Century-old mystery about the interior of the Sun

May 30, 2007 19:31 GMT  ·  By
Jets of hot gas and sound waves escape sun's surface through magnetic "portals".
   Jets of hot gas and sound waves escape sun's surface through magnetic "portals".

A mystery about the interior of the Sun lasting for centuries has been solved by scientists at National Science Foundation (NSF) and NASA. They now proved that sound waves escape the interior of the sun and form fountains of hot gas that shape and provide fuel for a region of the sun's atmosphere.

This thin region, called chromosphere, appears as a ruby red "ring of fire" around the moon during a total solar eclipse and produces most of the deep ultraviolet radiation that hits the Earth's ozone layer and is believed to be in strong correlation with climate variations on Earth.

"The sun's interior vibrates with the peal of millions of bells, but the bells are all on the inside of the building," said Scott McIntosh of the Southwest Research Institute in Boulder, Colo., lead member of the research team. "We've been able to show how the sound can escape the building and travel a long way using the magnetic field as a guide."

That is in fact the explanation of a mystery that lasts for almost a century, since no one was able to explain why the sun's chromosphere and the corona above are much hotter than the visible surface of the star.

"It's getting warmer as you move away from the fire instead of cooler, certainly not what you would expect," said McIntosh.

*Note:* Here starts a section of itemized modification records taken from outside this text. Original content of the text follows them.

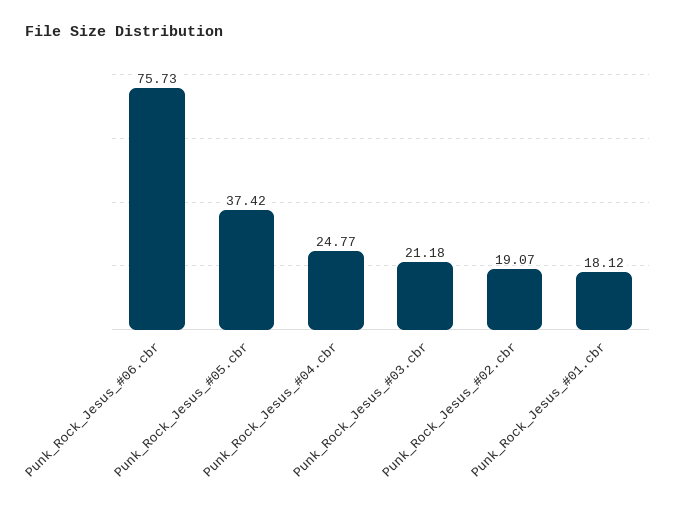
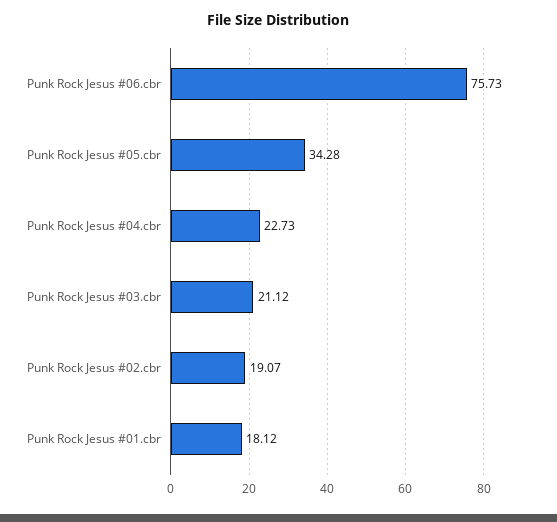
Punk_Rock_Jesus_#05.cbr: 37.42 -> 34.28
Punk_Rock_Jesus_#04.cbr: 24.77 -> 22.73
Punk_Rock_Jesus_#03.cbr: 21.18 -> 21.12

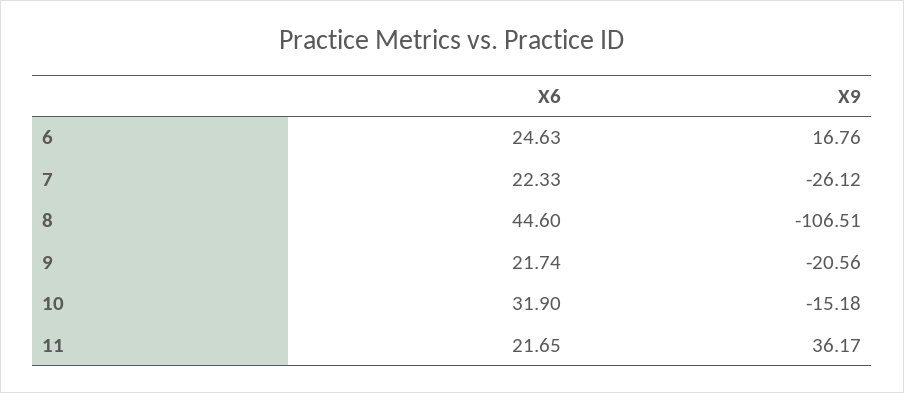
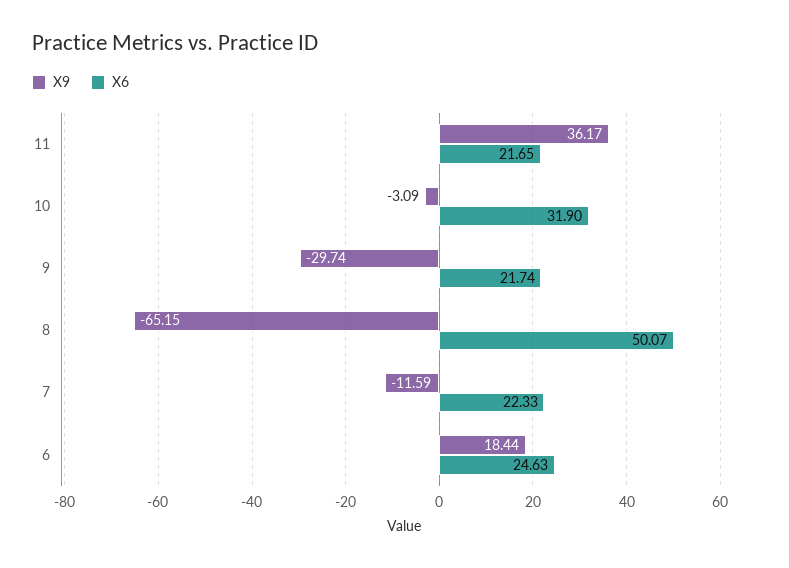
X9, 6: 16.76 -> 18.44
X9, 7: -26.12 -> -11.59
X6, 8: 44.6 -> 50.07
X9, 8: -106.51 -> -65.15
X9, 9: -20.56 -> -29.74
X9, 10: -15.18 -> -3.09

"Scientists have long realized that observations of solar magnetic fields are the keys that will unlock the secrets of the sun's interior," said Paul Bellaire, program director in NSF's division of atmospheric sciences, which funded the research. "These researchers have found an ingenious way of using magnetic keys to pick those locks."

Scientists used three separate methods - computer simulations, terrestrial telescopes and spacecraft - to calculate how the magnetic field of the sun allows the release of energy from inside it in the form of sound waves that travel in the form of thin fountains into the upper chromosphere.

"This work finds the missing piece of the puzzle that has fascinated many generations of solar astronomers," said Alexei Pevtsov, program scientist at NASA. "If you fit this piece into place, the whole picture of chromosphere heating becomes more clear."